-- Opening Marker --

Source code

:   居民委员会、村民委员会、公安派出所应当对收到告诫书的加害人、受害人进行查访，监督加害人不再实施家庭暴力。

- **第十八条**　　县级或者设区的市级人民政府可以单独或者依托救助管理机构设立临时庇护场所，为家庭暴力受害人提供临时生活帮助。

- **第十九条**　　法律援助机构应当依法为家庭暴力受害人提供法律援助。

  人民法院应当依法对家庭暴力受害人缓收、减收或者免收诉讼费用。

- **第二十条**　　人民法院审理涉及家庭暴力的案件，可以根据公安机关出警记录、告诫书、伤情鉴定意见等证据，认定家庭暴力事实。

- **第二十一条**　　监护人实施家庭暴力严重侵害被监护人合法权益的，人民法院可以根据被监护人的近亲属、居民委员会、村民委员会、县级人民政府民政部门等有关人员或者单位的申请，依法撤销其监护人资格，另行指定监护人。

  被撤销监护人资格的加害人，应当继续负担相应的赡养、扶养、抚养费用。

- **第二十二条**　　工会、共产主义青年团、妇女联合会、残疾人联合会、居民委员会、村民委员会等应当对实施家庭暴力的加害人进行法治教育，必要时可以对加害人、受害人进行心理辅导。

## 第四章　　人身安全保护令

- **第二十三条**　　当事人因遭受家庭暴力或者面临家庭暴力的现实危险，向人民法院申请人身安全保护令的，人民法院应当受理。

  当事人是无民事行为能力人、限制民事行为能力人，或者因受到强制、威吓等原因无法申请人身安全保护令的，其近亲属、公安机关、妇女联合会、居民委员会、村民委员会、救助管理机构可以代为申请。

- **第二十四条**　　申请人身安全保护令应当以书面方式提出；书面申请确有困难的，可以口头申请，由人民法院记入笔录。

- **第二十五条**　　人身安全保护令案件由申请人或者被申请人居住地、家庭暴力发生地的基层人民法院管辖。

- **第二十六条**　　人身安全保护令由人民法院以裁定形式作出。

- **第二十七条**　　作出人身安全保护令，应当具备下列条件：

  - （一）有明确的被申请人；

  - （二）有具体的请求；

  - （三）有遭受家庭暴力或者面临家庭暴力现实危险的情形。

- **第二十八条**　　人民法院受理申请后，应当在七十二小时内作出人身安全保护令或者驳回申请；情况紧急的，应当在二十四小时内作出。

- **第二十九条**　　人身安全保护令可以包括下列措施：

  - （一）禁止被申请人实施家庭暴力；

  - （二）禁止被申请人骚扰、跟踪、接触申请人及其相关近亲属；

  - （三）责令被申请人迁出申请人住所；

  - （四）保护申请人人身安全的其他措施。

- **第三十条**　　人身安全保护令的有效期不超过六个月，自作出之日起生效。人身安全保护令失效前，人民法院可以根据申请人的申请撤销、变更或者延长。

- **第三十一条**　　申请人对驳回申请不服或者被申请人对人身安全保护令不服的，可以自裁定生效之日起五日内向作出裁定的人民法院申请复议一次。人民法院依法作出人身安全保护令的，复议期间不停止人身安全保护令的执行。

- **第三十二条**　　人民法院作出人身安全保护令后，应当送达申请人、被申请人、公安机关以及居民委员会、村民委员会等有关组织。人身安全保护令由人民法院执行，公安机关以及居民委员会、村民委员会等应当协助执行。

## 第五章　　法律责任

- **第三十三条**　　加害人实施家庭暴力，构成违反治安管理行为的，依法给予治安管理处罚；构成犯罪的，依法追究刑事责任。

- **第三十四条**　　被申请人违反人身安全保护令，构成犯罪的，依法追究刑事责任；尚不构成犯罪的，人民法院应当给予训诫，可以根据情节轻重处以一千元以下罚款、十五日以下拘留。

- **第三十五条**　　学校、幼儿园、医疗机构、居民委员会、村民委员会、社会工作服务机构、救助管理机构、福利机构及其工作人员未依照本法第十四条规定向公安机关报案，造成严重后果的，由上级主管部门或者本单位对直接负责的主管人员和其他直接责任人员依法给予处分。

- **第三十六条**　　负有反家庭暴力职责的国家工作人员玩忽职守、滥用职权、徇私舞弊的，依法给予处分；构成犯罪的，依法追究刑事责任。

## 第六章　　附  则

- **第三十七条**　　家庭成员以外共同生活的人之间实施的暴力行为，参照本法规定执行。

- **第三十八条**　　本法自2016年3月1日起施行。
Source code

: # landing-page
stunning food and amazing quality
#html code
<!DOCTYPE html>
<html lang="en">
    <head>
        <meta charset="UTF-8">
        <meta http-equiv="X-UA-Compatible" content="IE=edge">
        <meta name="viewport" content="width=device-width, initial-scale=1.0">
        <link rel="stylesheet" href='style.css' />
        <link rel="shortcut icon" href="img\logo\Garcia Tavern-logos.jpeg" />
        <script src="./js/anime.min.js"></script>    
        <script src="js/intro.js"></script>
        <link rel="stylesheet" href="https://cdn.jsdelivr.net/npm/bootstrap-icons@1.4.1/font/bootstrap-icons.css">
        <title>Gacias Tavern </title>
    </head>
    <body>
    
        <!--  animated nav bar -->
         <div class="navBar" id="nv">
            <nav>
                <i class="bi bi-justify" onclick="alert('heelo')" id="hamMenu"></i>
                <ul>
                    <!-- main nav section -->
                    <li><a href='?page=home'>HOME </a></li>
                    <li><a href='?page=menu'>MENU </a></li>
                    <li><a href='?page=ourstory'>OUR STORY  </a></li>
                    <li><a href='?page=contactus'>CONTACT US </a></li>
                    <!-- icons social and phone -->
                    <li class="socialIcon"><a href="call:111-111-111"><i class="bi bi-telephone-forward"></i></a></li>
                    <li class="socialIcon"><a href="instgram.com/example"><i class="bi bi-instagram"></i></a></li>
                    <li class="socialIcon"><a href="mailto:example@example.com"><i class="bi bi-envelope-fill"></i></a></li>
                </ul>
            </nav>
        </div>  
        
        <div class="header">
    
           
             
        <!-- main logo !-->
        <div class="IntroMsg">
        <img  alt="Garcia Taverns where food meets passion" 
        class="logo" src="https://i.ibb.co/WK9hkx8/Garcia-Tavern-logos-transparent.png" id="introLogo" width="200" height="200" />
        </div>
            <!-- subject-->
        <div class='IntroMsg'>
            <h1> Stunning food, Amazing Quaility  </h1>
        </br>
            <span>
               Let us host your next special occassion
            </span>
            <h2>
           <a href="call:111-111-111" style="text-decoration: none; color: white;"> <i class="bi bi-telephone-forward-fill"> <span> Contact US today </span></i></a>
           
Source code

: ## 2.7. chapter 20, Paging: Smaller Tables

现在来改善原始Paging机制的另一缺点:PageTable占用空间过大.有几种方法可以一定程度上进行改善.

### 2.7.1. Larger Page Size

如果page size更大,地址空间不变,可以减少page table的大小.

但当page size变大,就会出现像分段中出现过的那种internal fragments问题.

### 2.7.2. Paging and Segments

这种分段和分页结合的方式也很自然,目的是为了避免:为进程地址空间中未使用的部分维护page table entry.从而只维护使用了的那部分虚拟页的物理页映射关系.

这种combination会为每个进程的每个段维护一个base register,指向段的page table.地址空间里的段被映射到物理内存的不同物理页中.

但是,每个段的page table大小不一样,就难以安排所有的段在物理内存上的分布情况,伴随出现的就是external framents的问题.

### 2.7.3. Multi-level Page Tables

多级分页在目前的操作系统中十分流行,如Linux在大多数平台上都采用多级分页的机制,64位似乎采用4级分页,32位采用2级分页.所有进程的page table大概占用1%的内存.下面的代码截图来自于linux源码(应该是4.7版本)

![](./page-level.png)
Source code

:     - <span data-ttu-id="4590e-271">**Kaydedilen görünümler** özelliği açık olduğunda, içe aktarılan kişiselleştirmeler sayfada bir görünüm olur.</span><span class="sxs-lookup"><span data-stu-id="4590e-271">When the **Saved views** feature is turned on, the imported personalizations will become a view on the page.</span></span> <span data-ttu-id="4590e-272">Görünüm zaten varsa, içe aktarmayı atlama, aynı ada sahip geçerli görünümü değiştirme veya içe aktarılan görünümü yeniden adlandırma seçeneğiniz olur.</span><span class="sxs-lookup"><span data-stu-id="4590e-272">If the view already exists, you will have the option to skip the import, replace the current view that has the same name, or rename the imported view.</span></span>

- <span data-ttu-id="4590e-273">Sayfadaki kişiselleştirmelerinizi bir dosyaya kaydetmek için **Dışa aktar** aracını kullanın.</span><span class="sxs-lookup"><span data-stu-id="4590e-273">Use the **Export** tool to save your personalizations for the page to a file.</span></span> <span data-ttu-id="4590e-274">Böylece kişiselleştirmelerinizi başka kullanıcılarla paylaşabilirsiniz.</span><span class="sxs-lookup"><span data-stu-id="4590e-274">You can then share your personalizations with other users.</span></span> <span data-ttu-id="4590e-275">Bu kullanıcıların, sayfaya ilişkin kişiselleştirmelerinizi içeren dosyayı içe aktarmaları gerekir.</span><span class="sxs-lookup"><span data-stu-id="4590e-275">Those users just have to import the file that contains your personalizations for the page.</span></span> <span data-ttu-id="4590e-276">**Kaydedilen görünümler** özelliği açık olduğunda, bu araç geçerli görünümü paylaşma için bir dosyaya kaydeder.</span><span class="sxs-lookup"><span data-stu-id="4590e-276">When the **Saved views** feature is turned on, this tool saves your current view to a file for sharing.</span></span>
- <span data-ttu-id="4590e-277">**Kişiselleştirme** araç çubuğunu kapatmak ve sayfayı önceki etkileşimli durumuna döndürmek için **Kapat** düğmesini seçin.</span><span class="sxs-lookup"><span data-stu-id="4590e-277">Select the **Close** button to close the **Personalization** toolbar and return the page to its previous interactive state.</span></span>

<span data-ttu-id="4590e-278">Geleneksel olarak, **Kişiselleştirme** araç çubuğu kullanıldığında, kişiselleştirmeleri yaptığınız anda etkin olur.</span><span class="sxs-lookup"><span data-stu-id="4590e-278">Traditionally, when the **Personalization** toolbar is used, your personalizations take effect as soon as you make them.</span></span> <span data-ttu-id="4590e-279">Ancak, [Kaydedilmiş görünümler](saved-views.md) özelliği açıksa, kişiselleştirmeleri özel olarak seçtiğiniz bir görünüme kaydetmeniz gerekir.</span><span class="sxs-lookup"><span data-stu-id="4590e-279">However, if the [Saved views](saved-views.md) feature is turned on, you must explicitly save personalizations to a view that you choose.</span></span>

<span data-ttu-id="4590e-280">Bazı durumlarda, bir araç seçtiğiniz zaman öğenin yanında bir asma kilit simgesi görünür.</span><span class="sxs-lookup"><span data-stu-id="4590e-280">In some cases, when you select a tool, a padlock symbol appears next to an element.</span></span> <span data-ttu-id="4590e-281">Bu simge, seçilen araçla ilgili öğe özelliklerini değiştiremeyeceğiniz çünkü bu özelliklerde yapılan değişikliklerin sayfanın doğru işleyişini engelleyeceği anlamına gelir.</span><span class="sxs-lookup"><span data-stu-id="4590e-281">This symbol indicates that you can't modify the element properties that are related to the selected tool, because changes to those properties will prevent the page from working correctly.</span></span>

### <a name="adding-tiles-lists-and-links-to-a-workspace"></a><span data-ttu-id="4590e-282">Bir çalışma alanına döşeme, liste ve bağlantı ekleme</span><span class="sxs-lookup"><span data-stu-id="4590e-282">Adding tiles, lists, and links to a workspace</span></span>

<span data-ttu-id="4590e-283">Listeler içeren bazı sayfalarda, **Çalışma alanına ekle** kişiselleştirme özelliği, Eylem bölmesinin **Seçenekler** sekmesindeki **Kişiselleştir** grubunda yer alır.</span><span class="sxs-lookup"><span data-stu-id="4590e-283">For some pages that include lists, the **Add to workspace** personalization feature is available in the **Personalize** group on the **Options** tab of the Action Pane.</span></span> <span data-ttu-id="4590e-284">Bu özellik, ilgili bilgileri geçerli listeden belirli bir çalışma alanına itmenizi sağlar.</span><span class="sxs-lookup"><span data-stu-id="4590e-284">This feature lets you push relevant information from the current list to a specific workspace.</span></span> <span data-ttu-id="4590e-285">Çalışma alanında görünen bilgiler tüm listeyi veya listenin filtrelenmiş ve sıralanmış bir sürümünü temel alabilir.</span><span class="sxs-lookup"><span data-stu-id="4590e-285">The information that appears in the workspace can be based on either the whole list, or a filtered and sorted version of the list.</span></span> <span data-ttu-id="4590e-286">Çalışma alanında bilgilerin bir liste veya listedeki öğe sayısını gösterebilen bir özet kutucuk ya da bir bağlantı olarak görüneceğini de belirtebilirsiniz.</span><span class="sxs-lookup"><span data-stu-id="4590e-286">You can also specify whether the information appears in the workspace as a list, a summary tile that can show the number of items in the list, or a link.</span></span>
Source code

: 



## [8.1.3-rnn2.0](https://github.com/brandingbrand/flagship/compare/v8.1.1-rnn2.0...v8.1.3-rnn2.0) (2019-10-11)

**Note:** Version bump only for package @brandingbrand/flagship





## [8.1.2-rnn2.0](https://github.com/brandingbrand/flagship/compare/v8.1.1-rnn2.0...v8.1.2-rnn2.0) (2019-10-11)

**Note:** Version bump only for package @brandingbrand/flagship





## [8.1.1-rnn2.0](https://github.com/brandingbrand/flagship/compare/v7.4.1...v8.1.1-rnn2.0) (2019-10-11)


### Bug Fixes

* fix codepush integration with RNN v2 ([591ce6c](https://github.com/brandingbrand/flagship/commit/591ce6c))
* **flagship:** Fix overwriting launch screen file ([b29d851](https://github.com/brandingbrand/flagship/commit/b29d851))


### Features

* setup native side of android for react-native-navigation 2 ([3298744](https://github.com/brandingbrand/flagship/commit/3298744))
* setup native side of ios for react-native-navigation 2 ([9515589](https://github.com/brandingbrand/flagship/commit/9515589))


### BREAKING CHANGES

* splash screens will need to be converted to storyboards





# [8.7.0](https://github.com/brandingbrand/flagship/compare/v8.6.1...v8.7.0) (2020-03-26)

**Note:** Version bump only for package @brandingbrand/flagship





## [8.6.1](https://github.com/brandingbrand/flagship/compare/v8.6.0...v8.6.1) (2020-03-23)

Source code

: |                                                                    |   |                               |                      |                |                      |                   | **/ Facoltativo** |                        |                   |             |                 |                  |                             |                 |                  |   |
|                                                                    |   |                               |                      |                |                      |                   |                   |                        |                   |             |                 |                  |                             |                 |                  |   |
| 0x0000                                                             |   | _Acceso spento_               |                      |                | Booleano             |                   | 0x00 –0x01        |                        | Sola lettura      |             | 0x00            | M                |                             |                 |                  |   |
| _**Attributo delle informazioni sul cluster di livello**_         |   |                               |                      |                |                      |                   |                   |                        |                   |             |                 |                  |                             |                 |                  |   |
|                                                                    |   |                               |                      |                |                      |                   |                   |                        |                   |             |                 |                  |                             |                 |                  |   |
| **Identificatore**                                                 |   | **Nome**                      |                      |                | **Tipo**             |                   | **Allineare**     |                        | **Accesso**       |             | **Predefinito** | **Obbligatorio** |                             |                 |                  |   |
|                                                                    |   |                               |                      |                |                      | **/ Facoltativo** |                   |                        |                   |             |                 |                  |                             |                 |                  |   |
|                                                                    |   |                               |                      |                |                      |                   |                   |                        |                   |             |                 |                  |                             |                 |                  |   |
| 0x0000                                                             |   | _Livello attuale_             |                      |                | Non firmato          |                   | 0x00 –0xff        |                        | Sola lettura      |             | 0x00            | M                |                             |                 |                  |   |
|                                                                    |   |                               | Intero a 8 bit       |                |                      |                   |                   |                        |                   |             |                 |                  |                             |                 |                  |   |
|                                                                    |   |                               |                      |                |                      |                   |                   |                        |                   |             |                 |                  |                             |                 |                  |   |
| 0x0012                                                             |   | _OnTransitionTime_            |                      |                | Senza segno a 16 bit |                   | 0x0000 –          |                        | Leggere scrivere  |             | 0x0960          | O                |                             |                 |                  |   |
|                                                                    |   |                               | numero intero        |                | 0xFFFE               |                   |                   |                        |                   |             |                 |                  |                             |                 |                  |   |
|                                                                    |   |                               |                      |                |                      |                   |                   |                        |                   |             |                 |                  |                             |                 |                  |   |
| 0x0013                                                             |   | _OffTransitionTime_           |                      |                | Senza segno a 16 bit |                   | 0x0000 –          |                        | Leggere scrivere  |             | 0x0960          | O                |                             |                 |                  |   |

-- Closing Marker --

#### WHAT THE EXERCISE ASKS
Wherever the string "content" appears in the data above, report the whole line.

#### OUTPUT
        <meta http-equiv="X-UA-Compatible" content="IE=edge">
        <meta name="viewport" content="width=device-width, initial-scale=1.0">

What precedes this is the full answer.